We’ll see that $t_0$ means ‘true now’, $t_1$ means ‘true tomorrow’, $t_2$ means ‘true the next day’, and so on… while $t_\infty$ means ‘never true’— or in other words, false. Mac Lane and Moerdijk call the subscript $i$ in $t_i$ the ‘time to truth’. It’s how long you have to wait for something to become true.

So we’ve seen what $\Omega$ does to objects of $\mathsf{N}.$ But what does it do to morphisms?

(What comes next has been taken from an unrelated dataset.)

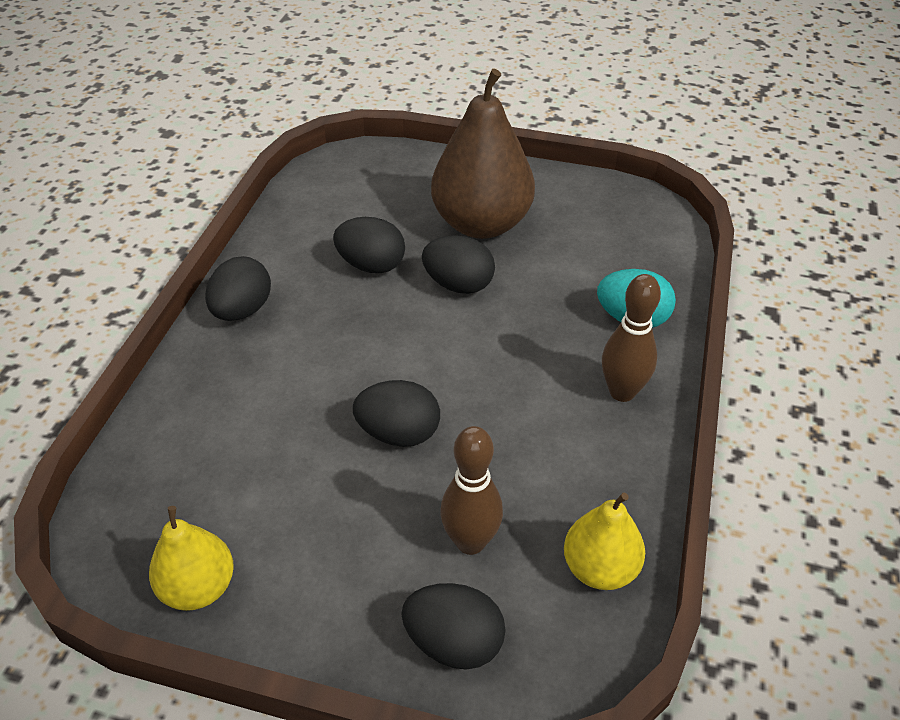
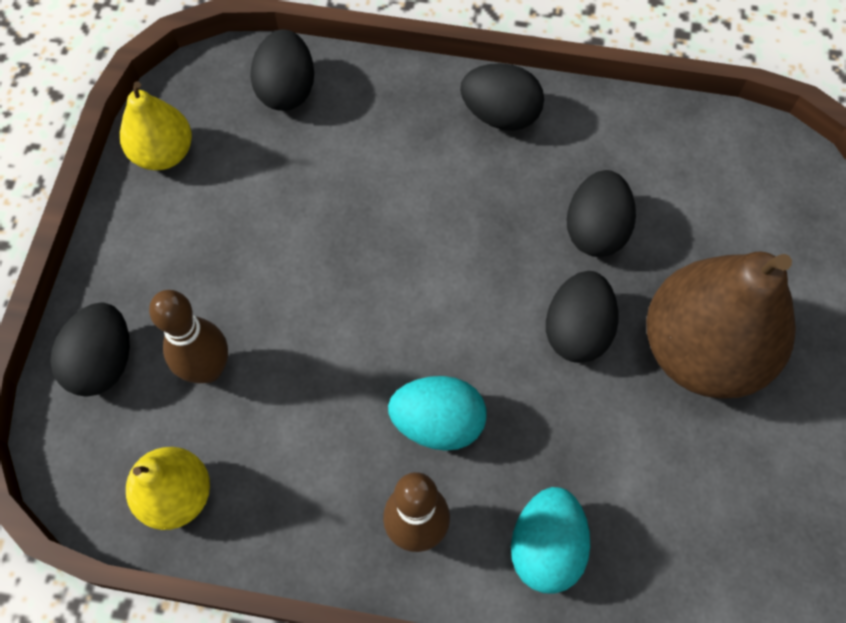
camera: 85 degrees right, 20 degrees up
black egg [353,380,440,447] -> black egg moved to [250,29,314,111]
none -> turquoise egg [388,376,487,451]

We can guess: if something is true in $i$ days now, tomorrow it will be true in $i - 1$ days, or in 0 days if $i - 1 = -1.$ And of course if it’s never true now, it will never be true tomorrow.

Let’s check this.

Suppose $S$ is any sieve on $n.$ Then $\Omega(i_{n,m})S$ is a sieve on $m,$ and a morphism is in this sieve iff its composite with $i_{n,m}$ is in $S.$ This follows from the general description I gave last time.

Puzzle. Show that

$\Omega(i_{n,n+1}) \colon \Omega(n) \to \Omega(n+1)$

maps $t_i$ to $t_{i-1}$ if $i - 1 \ge 0$ , and to $t_0$ otherwise. (Here we say that infinity minus any natural number is still infinity.)

So, our idea is working!

Now you know enough to draw the subobject classifier. If you draw it as an infinitely deep forest, it has infinitely many leaves on top, where $n = 0.$ These are $t_0, t_1, t_2, \dots, t_\infty.$ As we follow these down to $n = 1,$ the $t_1$ branch merges with the $t_0$ branch, while the other branches get renamed: $t_2$ gets renamed $t_1,$ $t_3$ gets renamed $t_2,$ and so on. But not all the branches get renamed! The $t_\infty$ branch is still called $t_\infty.$

As we continue to go down, the same thing keeps happening forever.

Puzzle. How many connected components does this infinitely deep forest have?

Next: a subobject classifier $\Omega$ in a topos needs to be equipped with an element

$\mathrm{true} \colon 1 \to \Omega$

What is this in our example? We can guess. ‘True’ should mean true now. The terminal time-dependent set $1$ has one element for each time $n.$ So, $\mathrm{true}$ should map this one element to $t_0 \in \Omega(n).$

Now you can check this guess:

Puzzle. Show that for any time-dependent set $X,$ morphisms

$\chi \colon X \to \Omega$

correspond in a one-to-one way with subobjects of $X.$

One nice way to start tackling this problem is to draw a time-dependent set $X$ and a subobject of it, say $S.$ Next to these draw $\Omega.$ Then figure out which choice of $\chi \colon X \to \Omega$ sends precisely the elements of $S$ to $t_0.$

That will help you see how subobjects determine morphisms to $\Omega.$ But morphisms to $\Omega$ should also determine subobjects! For this, draw a time-dependent set and a morphism from it to $\Omega.$ Show that the elements that get mapped to $t_0$ form a subobject of $X.$

Once you’ve done this, you’ll be ready to give a more formal argument:

Puzzle. Show that for any $X \in \mathsf{Set}^{\mathsf{N}}$ there is a bijection between morphisms

$\chi \colon X \to \Omega$

and subobjects of $X,$ given as follows: for any such morphism $\chi$ , we pull back $\mathrm{true}$ along $\chi$ obtaining a mono

$i \colon S \rightarrowtail X$

and then take the subobject of $X$ corresponding to this.

When you do this, it means you understand the subobject classifier in the topos of time-dependent sets! You may understand it now… but if not, maybe you’ll understand it tomorrow, or the next day.